This work is structured as follows: We start by reviewing theoretical aspects of the mechanism; later we show that without non-standard cosmology, one cannot find values of \(H_0\) large than \(70\,{\text {km s}}^{-1}\, {\text {Mpc}}^{-1}\); further we exhibit the region of parameter in which we can reconcile CMB and local measurements of \(H_0\); lastly take into account Big Bang Nucleosynthesis and CMB constraints on energy injection episodes and draw our conclusions.
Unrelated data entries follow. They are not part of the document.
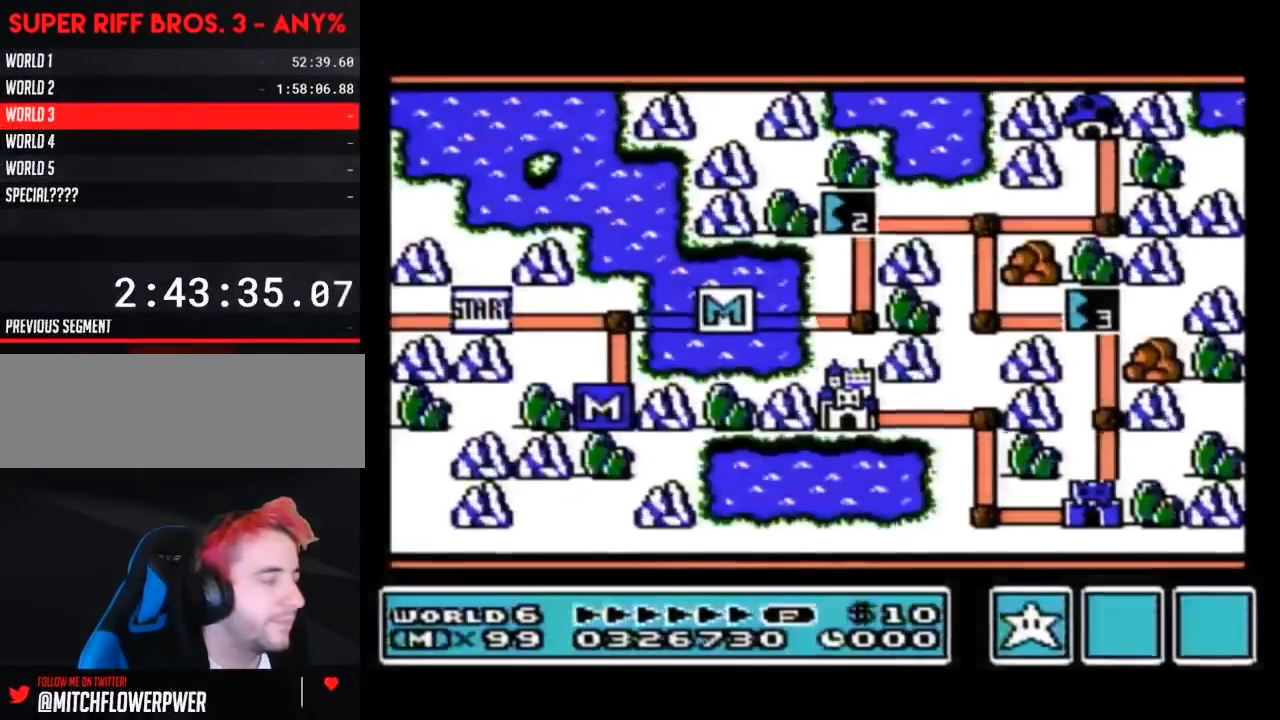
{"buttons": [], "events": []}
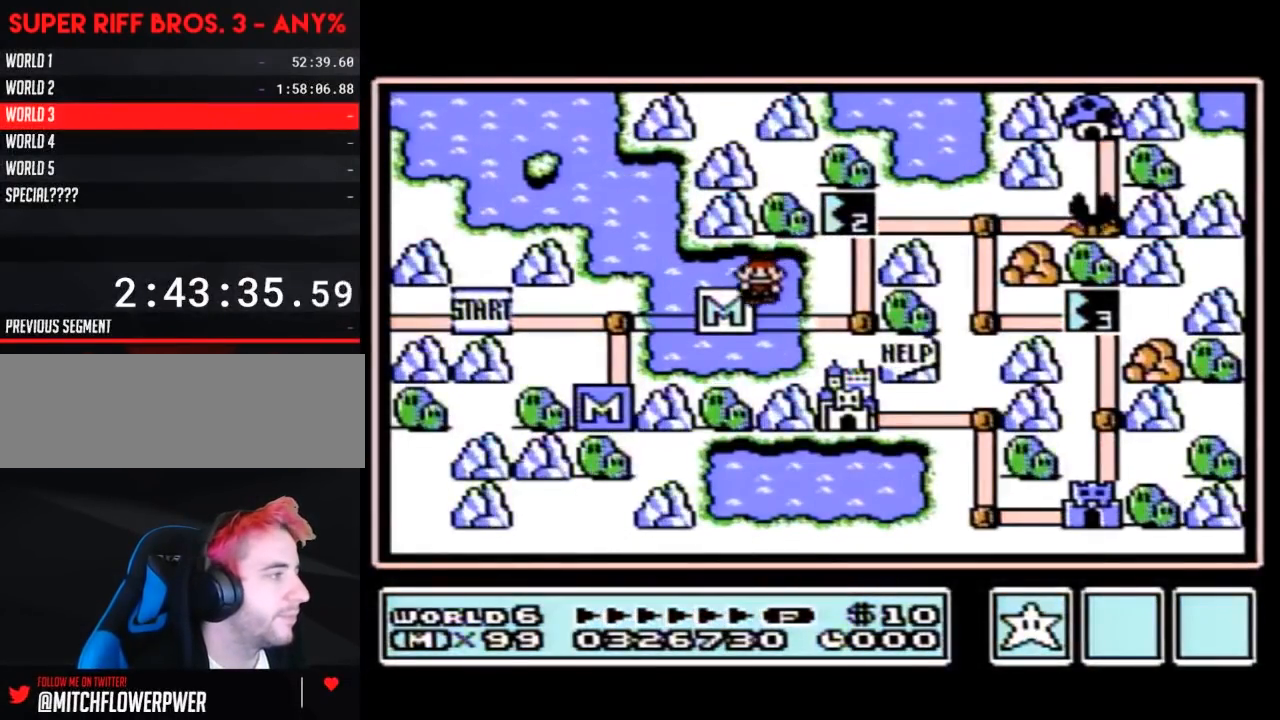
{"buttons": ["DPAD_RIGHT"], "events": [[283, "DPAD_RIGHT", "down"]]}
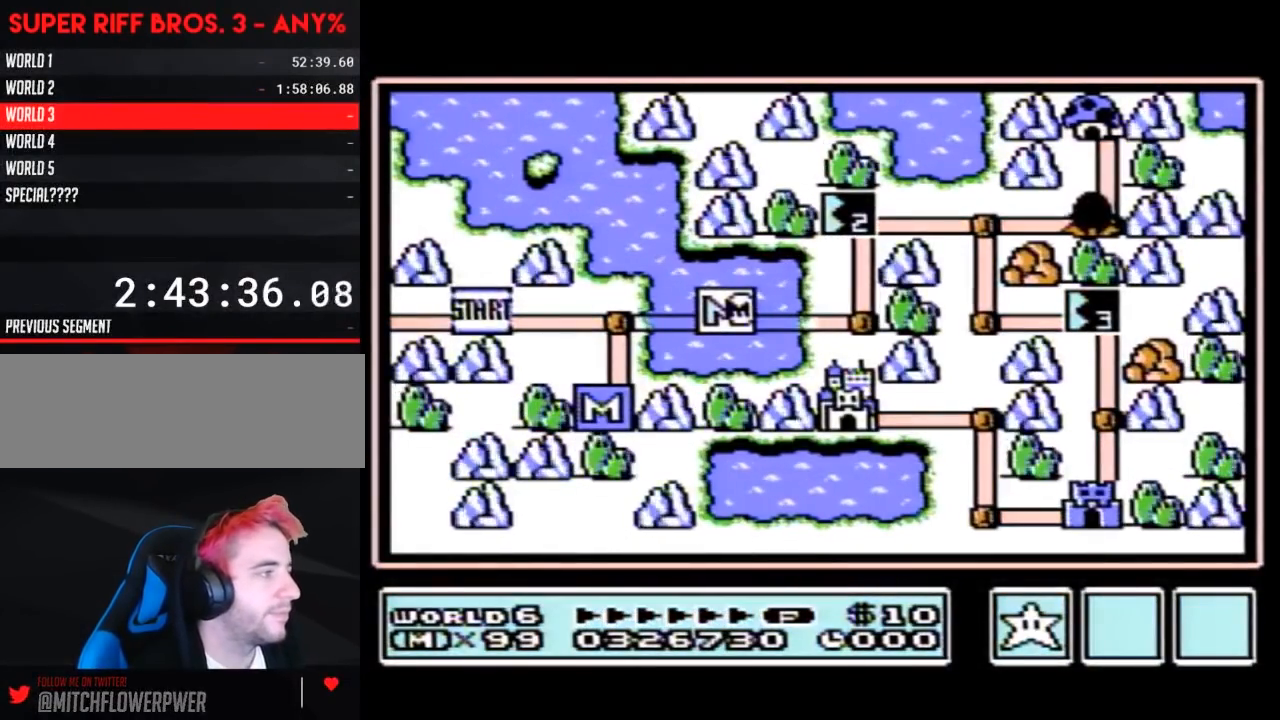
{"buttons": ["DPAD_RIGHT"], "events": []}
Dark matter particles as the source of dark radiation

We show how this non-thermal dark matter production mechanism can source dark radiation and solve the \(H_0\) problem. We remind that the radiation density \((\rho _{rad})\) is determined by the photon’s temperature (T) and the relativistic degrees of freedom \((g_*)\), i.e.,

$$\begin{aligned} \rho _{rad} = \frac{\pi ^2}{30}g_*T^4. \end{aligned}$$
(1)

In a radiation-dominated universe phase where only photons and neutrinos are ultrarelativistic the relation between photons and neutrinos temperature is \((4/11)^{1/3}\). As photons have two polarization states, and neutrinos are only left-handed in the standard model (SM); therefore, we write \(g_*\) in the following way,

$$\begin{aligned} g_* = 2 + \frac{7}{4} \left( \frac{4}{11} \right) ^{4/3}N_{eff}. \end{aligned}$$
(2)

where \(N_{eff}\) is the effective number of relativistic neutrino species, where in the \(\Lambda\)CDM is \(N_{eff}=3\).
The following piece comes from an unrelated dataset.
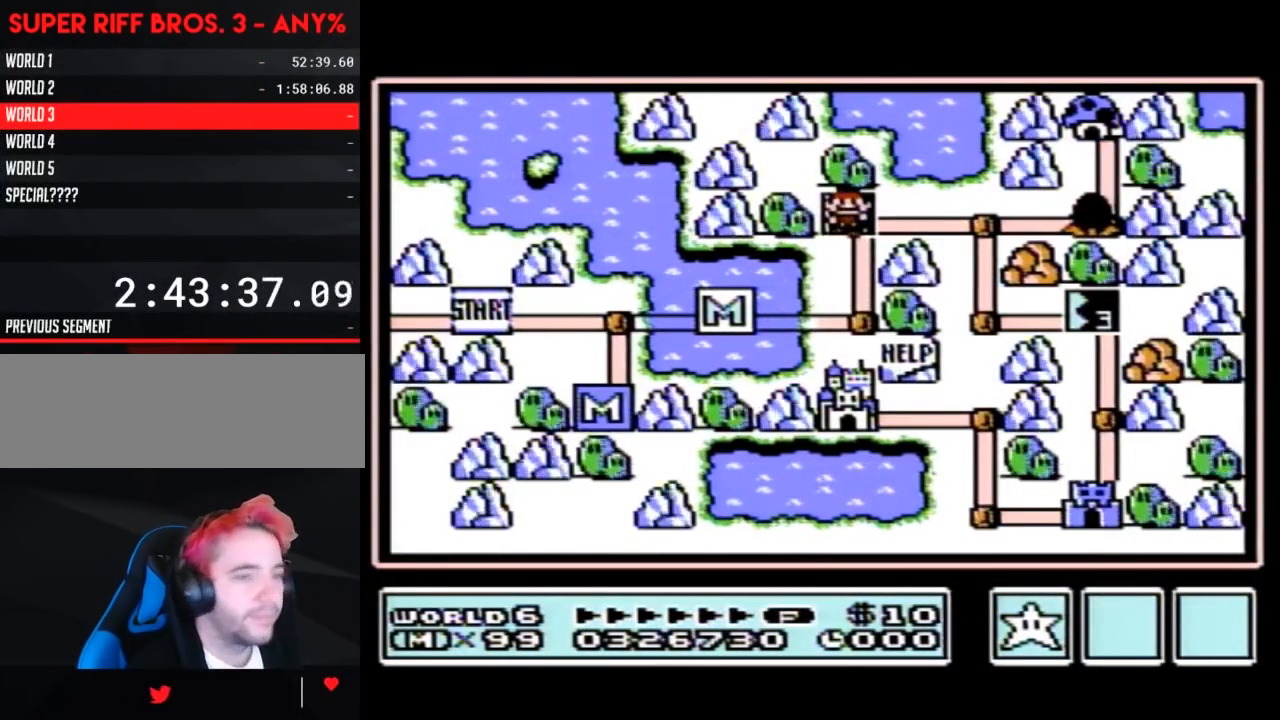
{"buttons": [], "events": []}
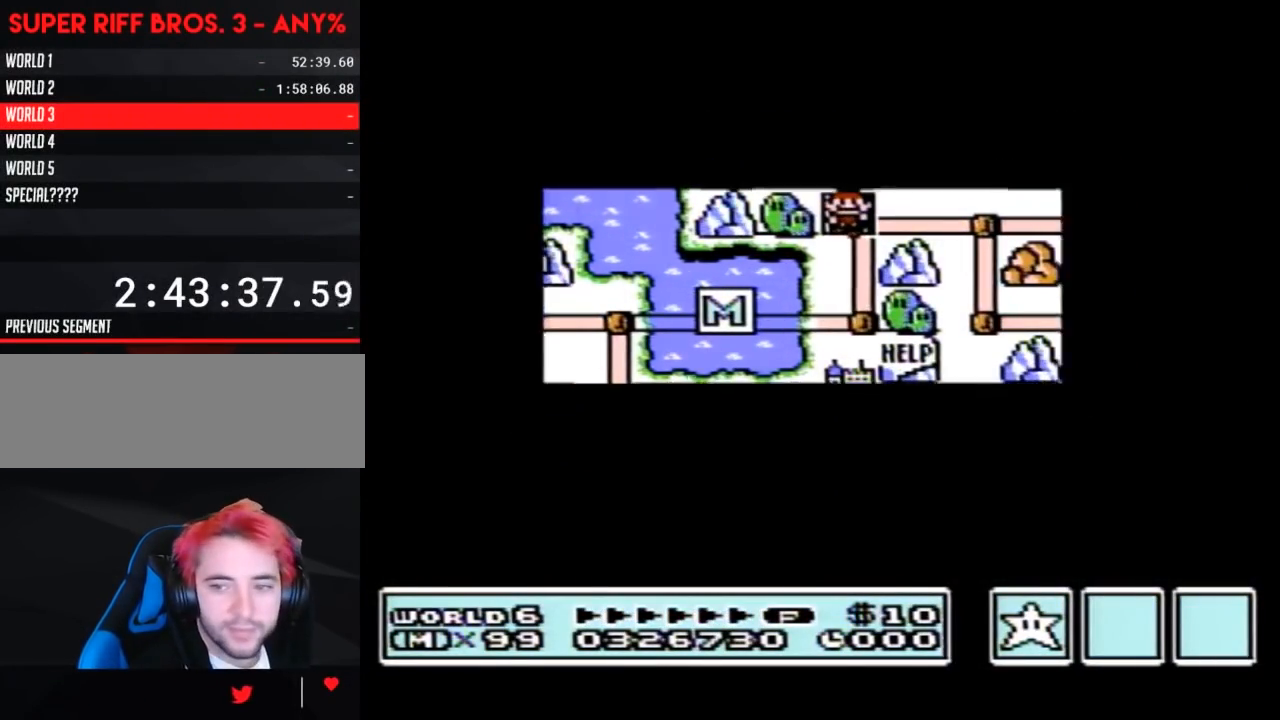
{"buttons": [], "events": []}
In a more general setting there could be new light species contributing to \(N_{eff}\), or some new physics interactions with neutrinos that will alter the neutrino decoupling temperature, or as in our case, some particles mimicking the effects of neutrinos. As we are trying to raise \(H_0\) by increasing \(N_{eff}\), \(\Delta N_{eff}\) tell us how much extra radiation we are adding to the universe via our mechanism. In other words,

$$\begin{aligned} \Delta N_{eff} = \frac{\rho _{extra}}{\rho _{1\nu }}. \end{aligned}$$
(3)

where \({\rho _{1\nu }}\) is the radiation density generated by an extra neutrino species.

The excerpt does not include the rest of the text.